Era o que faltava para a atriz e escritora, de 33 anos, sentir-se segura para levar adiante a transição de gênero, concluída com uma homenagem a quem lhe deu à luz. Na hora de retificar os documentos, escolheu o mesmo nome da mãe, sem abandonar aquele que recebeu ao nascer. Passou a se chamar Maria Lucas. “Enfrentei um quadro depressivo provocado pela forma como a sociedade trata os nossos corpos. Só não me matei porque escrevi um livro (‘Esse sangue não é de menstruação, mas de transfobia’, editora Urutau) e por causa da relação com a minha mãe. É quando você entende que realmente importa para alguém”, conta a jovem, dizendo-se privilegiada. “Entre as minhas amigas travestis, talvez nenhuma tenha o mesmo apoio.”

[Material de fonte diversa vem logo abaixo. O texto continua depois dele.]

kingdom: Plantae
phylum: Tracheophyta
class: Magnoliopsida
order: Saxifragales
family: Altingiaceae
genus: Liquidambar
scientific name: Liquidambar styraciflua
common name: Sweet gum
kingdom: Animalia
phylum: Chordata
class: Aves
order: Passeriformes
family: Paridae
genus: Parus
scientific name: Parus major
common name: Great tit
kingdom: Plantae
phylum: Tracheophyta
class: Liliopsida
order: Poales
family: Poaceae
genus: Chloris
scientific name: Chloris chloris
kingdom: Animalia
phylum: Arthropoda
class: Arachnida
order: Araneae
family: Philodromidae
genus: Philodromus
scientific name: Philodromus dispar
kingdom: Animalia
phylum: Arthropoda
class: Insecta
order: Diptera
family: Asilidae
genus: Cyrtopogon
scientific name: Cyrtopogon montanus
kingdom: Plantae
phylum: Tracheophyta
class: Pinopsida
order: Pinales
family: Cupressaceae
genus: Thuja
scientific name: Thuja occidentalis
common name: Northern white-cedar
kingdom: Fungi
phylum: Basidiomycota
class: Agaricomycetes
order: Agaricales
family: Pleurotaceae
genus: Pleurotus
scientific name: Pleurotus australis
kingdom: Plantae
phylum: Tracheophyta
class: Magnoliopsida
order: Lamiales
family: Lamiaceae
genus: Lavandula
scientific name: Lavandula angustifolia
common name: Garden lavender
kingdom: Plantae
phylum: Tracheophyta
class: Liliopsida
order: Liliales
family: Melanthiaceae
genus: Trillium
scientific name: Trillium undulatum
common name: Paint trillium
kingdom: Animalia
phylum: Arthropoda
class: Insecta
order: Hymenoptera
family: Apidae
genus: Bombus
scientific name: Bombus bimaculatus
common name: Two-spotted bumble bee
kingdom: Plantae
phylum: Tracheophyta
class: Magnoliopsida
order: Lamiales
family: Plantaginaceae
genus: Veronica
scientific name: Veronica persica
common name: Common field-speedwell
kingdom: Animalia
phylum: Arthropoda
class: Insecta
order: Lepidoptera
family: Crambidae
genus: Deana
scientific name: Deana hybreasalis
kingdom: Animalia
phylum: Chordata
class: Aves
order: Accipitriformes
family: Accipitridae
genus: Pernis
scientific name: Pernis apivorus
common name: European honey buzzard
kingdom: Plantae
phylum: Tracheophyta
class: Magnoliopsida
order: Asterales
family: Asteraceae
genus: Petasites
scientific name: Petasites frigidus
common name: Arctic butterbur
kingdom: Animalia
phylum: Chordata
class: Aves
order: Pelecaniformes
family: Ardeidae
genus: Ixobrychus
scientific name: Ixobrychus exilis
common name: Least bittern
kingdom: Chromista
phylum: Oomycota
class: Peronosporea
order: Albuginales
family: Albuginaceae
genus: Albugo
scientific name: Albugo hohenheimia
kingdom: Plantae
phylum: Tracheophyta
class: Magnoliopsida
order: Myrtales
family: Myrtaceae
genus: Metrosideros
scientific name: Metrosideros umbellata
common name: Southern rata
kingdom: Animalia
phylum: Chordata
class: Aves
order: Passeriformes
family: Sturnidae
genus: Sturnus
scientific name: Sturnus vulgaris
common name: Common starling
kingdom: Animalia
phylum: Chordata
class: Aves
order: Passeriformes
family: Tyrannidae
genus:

Um amparo cujo valor é reconhecido por profissionais da saúde que atendem a essa população. Segundo o endocrinologista Daniel Gilban, à frente de um projeto para tratar da hormonização e da saúde mental de jovens transgênero no Hospital Universitário Pedro Ernesto, atitudes como a de Maria do Carmo incidem sobre a qualidade de vida dos pacientes. “Essas pessoas já sofrem muito, e não ter o apoio da família e dos amigos é grande parte disso”, afirma. “É uma população com altos riscos de depressão e até suicídio. Portanto, o acolhimento familiar salva vidas.”

Maria do Carmo, ou Carminha, como é mais conhecida, nem consegue se imaginar agindo de outra maneira. Para apoiar a filha da melhor forma possível, buscou ajuda no grupo Diversidade Católica, voltado à população LGBTQIAP+, desde que a moça saiu do armário pela primeira vez, inicialmente como um homem gay. “Quando a Maria tinha uns 17 anos e falou que era viado, quase morri. Mas logo depois aceitei, e ela virou um viado lindo, que agora foi-se embora… Passou a ser uma mulher linda”, diz, aos risos.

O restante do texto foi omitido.